Last Tuesday my computer seized up
and died. The young man at our local computer
shop, Streetwise, was confident he’d be able to fix it, just a soft wear problem
he said, but as the days passed the story developed first from a soft wear problem
to one of irretrievable decay.
We bought a new computer and the
Streetwise fellow offered – for a price – to install my old data, which we had
saved onto a backup disk, as all sensible people do. The Streetwise chap had hoped to be able to save
it from the original damaged hard drive but no such luck.
Then the back up drive only coughed
up data to 2011, the rest is not there.
A problem with the way the back up disk was connected to our computer
via Time Zone or some such guff. And so
we needed to take the damaged hard drive to a fellow in St Kilda Road who
retrieves lost data, again for a price.
He’s confident, this second fellow
tells me, that he can retrieve my data.
For $440.00 economy, it will take approximately ten days; for $900 priority, he'll need four to five days, or for emergency, he can retrieve it all in
one to two days for $1200.00. Despite my
desire to have my data back now, right now, I opted for economy. I can wait.
But to wait, when it feels as though
half of my life is on ice. I exaggerate,
but this business of losing my data has unhinged me.
Strange dreams in which I move
house with two of my children as youngsters and the place, filled with many
rooms – a mansion of a place – is chaotic.
No matter how hard I try to tidy, the kids drag toys out from everywhere
and I cannot get my house into order.
A new computer is one thing, a fun
thing you might say, but for me it’s cruel the time it has taken to get my new
computer running and all of this dependency on the genius of my children, who
are au fait with the lingo and all things computers, is debilitating.
I bought an IMAC but did not
realise I needed Microsoft office until I made another visit to Streetwise.
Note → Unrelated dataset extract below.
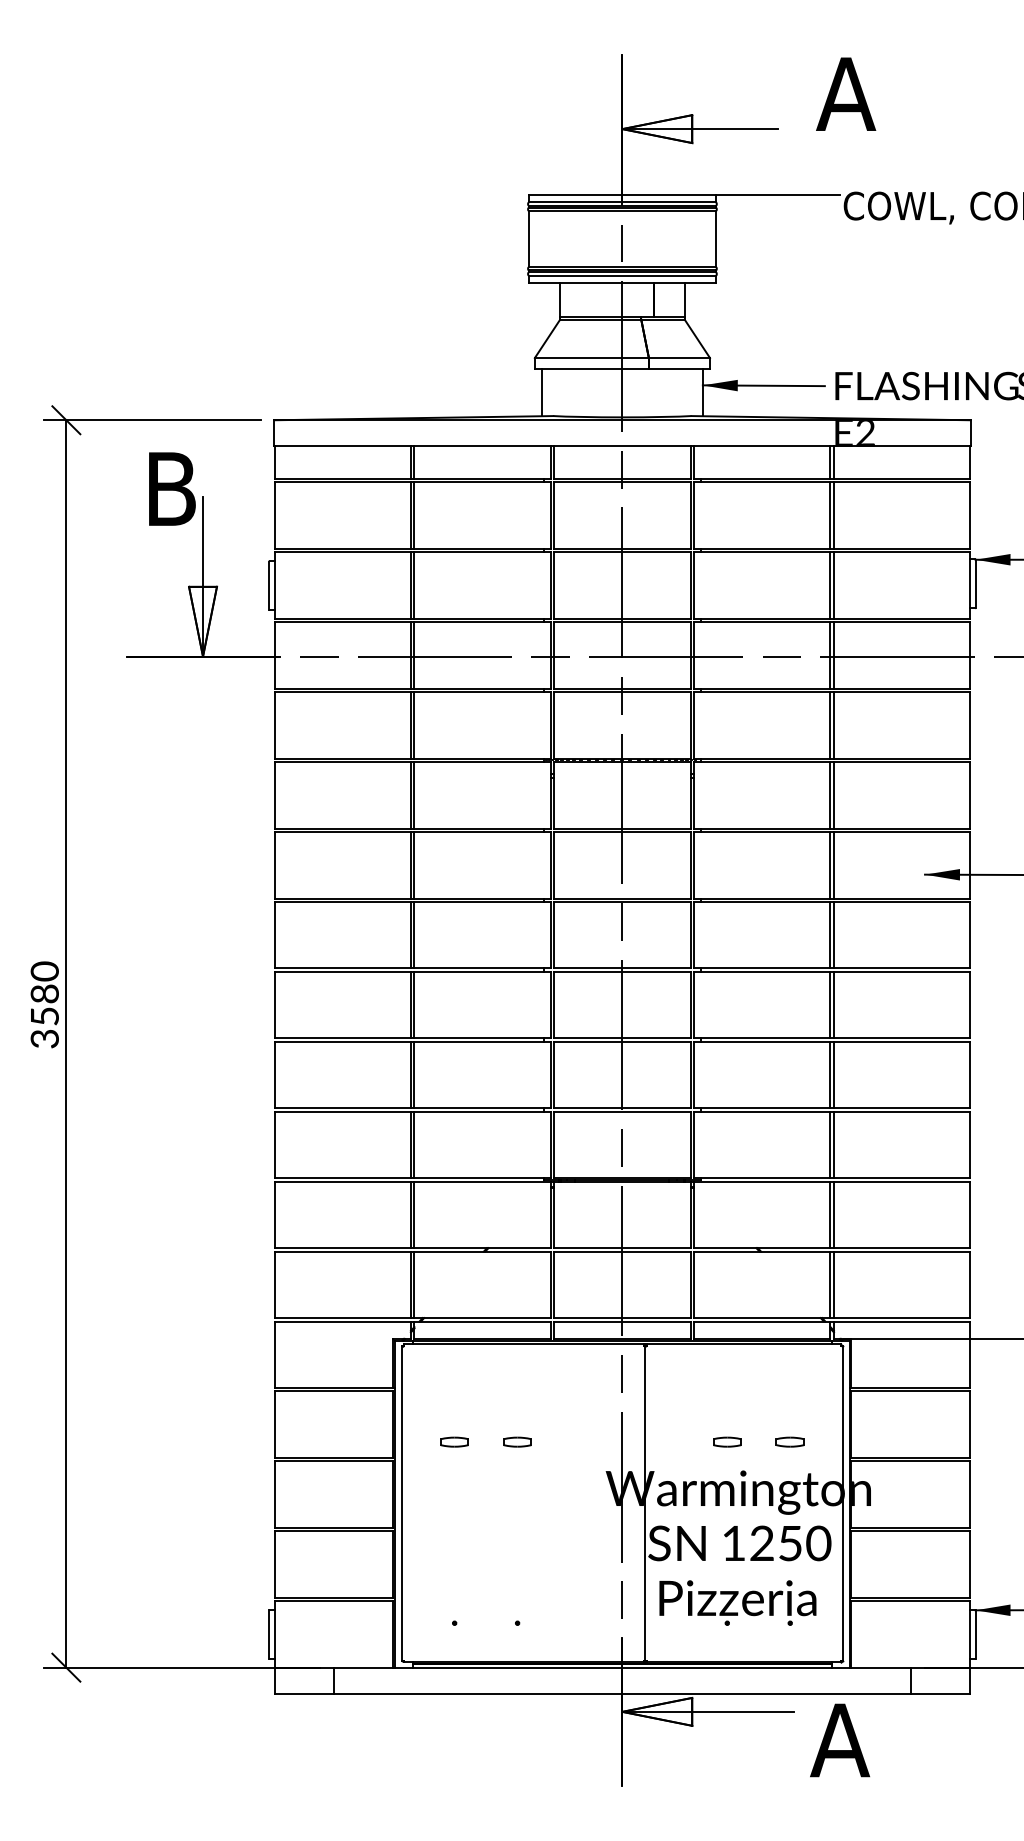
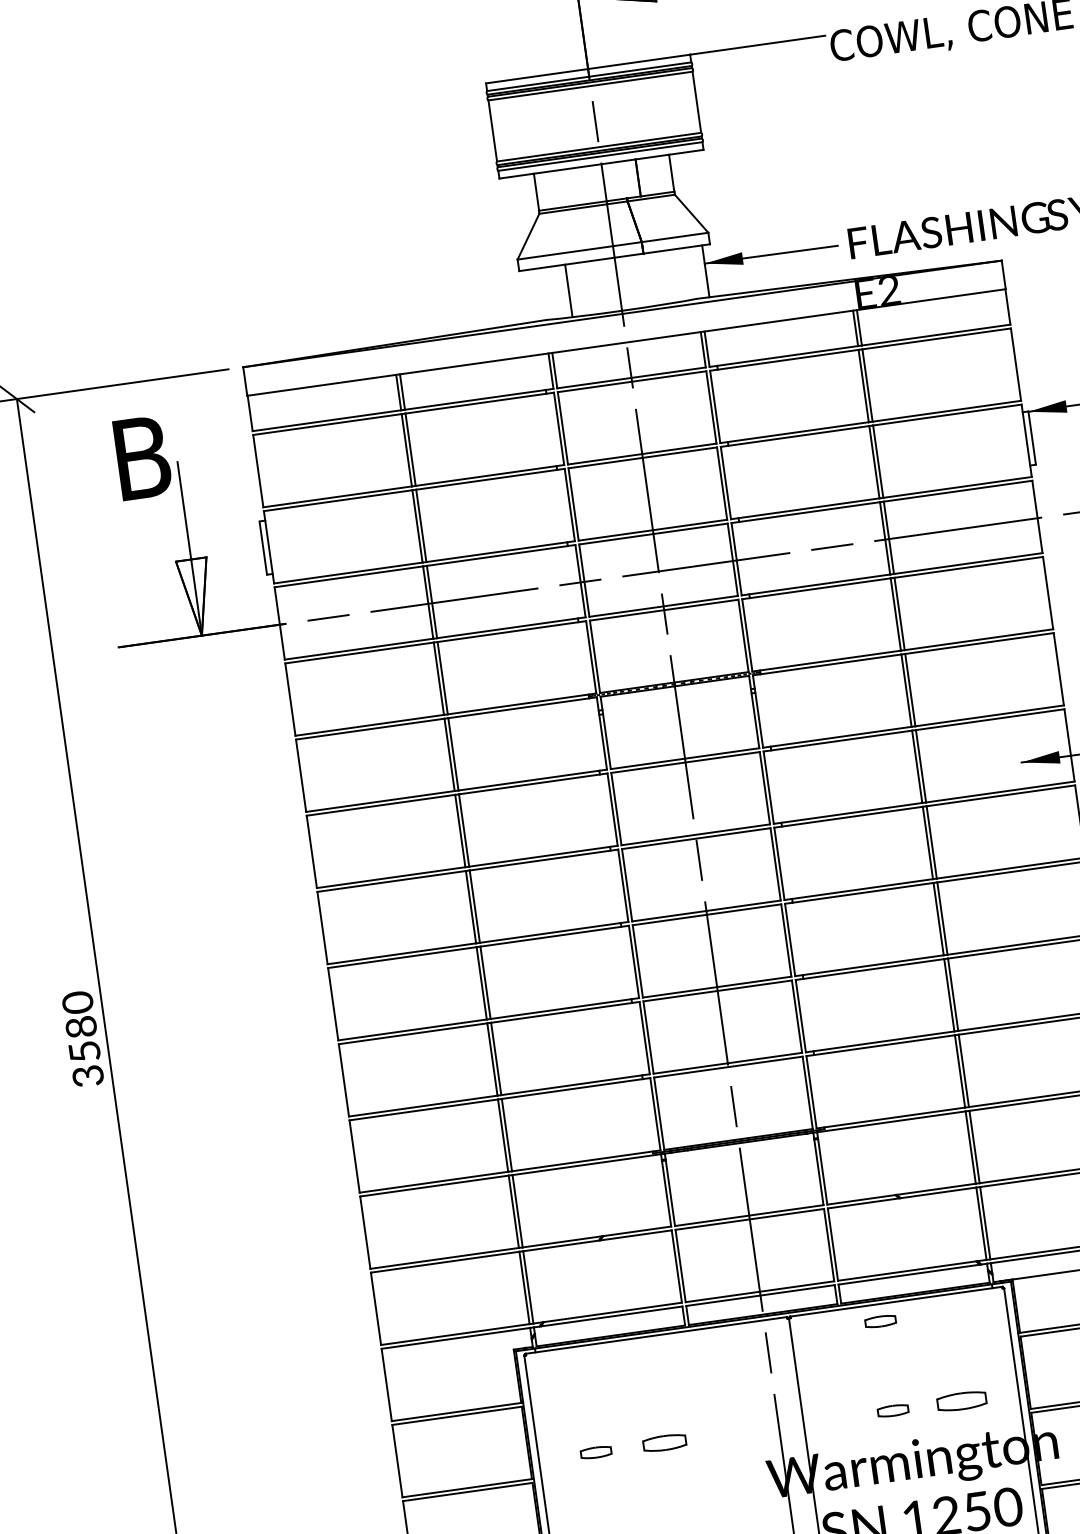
line: (542, 392) -> (569, 290), moved
part: (727, 1359) -> (880, 1320), added
part: (517, 1441) -> (664, 1442), size x1.4
part: (789, 1441) -> (960, 1400), size x1.6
Until then almost nothing would run, and then another visit later, this time to
Office Works because Streetwise had closed by then, to get a new separate disc drive
because the newest computers are slim and lighter to carry than their
predecessors and in line with the view that one day soon DVDs will disappear altogether
as Videos did before them, the new computers no longer have the capacity to
insert discs.
I sound like a luddite or an ancient
person who cannot bear change.
I had resisted up grading my computer
for this reason. My computer was eight years old,
they tell me, a good long life for a hard drive.
It seems computers do not live as
long as pets. Hard drives are destined to fail sooner or later, they tell me. Human error and the limitations of all things mechanical.
Inbuilt redundancy, I reckon. It enrages me and adds
to the stockpile of junk, unless we can recycle. And all this new stuff to
learn again.
But then I tell myself, it’s
character building, the re-learning that is, not the accumulation of junk.